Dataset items
"""

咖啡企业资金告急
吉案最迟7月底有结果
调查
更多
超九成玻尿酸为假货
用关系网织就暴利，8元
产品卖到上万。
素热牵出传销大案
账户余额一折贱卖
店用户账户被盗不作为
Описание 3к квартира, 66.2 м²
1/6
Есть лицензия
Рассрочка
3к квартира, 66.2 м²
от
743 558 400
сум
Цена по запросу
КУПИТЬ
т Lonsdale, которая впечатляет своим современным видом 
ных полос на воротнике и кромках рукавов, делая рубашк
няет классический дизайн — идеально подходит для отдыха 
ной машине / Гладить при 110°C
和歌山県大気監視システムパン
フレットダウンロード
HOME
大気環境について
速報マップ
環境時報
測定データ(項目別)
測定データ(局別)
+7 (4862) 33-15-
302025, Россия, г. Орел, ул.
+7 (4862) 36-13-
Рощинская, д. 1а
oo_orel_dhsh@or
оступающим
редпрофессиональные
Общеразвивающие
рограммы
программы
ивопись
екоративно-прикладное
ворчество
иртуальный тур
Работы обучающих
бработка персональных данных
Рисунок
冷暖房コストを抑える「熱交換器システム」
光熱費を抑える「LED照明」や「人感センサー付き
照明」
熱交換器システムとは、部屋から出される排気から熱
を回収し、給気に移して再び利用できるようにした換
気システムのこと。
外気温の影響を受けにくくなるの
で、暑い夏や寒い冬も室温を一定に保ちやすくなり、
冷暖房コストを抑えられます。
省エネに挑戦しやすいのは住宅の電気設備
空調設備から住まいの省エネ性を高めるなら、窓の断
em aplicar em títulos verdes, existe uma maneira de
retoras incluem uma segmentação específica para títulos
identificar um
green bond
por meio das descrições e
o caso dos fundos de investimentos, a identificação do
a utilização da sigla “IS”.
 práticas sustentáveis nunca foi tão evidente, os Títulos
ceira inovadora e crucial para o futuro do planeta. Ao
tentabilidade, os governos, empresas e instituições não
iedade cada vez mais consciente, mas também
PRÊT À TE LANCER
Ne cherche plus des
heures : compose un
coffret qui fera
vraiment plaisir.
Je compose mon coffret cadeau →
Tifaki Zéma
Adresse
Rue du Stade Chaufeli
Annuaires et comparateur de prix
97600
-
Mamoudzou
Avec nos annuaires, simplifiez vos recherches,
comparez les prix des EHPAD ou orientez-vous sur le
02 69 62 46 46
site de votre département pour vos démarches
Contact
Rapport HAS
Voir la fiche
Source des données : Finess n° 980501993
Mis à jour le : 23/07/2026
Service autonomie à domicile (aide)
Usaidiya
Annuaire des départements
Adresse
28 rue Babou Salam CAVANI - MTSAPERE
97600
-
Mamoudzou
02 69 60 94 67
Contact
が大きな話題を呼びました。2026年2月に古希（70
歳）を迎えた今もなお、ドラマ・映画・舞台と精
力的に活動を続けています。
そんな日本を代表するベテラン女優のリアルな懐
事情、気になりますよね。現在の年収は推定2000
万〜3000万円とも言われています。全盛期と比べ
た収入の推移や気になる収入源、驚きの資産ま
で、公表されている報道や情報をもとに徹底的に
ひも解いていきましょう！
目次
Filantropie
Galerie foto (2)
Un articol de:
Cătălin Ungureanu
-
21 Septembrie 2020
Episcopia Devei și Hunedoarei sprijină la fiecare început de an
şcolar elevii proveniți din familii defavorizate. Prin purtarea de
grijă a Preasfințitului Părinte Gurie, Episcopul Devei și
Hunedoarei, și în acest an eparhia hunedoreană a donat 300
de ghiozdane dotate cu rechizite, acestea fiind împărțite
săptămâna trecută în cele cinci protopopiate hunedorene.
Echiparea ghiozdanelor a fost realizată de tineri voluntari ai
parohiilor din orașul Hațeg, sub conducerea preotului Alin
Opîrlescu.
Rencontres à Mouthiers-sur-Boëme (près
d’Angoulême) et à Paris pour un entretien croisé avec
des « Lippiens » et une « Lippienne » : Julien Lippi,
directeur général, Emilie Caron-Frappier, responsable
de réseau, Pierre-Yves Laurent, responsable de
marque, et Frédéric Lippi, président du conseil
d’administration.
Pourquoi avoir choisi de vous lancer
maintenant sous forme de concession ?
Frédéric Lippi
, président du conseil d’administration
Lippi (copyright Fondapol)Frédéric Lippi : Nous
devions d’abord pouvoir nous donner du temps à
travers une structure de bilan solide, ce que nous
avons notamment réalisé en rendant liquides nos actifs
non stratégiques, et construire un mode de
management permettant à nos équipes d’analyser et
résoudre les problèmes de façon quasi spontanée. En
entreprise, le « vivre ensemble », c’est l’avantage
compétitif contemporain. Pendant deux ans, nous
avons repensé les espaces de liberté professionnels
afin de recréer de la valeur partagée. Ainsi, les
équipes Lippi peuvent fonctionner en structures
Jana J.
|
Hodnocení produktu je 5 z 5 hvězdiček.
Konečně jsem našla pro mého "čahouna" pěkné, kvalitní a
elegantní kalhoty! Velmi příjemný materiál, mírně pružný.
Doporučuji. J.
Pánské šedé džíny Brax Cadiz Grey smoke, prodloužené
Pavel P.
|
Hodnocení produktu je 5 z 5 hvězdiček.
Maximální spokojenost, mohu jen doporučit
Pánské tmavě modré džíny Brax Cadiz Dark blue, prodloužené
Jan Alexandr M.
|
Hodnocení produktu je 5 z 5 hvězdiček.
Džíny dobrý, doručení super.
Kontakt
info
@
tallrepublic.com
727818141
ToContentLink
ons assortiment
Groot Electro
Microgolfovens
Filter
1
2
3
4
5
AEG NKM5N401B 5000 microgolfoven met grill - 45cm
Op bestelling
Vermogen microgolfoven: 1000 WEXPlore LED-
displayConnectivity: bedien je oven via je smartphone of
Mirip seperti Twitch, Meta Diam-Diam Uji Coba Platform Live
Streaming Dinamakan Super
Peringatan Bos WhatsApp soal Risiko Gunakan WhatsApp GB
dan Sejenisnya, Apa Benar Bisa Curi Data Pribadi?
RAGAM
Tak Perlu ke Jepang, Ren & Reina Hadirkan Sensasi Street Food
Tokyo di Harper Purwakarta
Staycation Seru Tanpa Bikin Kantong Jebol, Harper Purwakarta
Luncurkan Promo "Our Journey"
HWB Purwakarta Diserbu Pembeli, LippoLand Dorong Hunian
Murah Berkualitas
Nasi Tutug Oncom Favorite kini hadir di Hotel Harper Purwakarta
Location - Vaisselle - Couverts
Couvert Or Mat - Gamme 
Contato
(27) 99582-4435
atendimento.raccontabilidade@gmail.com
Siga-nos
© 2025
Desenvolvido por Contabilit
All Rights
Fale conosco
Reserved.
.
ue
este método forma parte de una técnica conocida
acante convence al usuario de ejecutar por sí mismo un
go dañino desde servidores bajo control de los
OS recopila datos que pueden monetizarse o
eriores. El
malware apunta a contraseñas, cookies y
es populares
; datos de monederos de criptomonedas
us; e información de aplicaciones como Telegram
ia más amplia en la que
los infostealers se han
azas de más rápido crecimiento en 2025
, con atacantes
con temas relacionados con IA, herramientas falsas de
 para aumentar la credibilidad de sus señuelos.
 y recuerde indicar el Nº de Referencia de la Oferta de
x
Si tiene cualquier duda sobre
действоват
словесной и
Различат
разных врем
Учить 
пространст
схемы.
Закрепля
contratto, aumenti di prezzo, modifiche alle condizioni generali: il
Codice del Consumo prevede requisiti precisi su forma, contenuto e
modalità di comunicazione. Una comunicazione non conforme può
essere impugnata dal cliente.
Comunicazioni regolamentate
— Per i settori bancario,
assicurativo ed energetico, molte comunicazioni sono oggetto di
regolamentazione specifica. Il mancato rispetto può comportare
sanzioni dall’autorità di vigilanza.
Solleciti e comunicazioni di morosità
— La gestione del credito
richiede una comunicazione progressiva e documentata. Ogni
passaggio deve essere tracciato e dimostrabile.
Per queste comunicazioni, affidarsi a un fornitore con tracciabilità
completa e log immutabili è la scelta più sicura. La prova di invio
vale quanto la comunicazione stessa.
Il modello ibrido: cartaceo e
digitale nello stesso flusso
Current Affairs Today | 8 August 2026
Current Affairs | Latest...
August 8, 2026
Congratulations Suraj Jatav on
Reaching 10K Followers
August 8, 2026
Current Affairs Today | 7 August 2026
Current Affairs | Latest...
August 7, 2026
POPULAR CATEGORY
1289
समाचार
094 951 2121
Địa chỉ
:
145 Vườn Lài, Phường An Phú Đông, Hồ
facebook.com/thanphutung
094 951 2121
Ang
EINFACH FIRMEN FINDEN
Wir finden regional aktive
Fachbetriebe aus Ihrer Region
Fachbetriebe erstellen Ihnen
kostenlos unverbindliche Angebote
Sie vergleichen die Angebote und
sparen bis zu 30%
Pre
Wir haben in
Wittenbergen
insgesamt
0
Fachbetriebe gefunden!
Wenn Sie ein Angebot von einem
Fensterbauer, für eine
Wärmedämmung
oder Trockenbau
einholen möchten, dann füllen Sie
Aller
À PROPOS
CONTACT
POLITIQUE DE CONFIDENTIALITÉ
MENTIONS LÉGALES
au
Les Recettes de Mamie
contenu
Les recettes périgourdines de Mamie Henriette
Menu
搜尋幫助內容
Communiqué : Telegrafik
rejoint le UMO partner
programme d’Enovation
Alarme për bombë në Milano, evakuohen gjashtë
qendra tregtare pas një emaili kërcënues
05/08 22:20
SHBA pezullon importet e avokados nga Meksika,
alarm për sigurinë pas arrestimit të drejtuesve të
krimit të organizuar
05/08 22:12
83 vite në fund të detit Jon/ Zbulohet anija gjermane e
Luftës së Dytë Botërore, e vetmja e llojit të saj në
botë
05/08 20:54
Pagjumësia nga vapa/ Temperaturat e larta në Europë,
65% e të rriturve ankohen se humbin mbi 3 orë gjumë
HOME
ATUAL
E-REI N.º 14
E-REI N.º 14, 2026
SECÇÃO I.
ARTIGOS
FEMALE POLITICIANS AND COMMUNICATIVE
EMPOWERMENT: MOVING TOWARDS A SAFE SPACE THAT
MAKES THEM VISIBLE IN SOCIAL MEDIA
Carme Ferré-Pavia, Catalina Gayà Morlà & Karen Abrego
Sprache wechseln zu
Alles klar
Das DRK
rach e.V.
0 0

"""

About this task:
Look through the records and count each line that holds "Angebote". Write only the total.

Task output:
2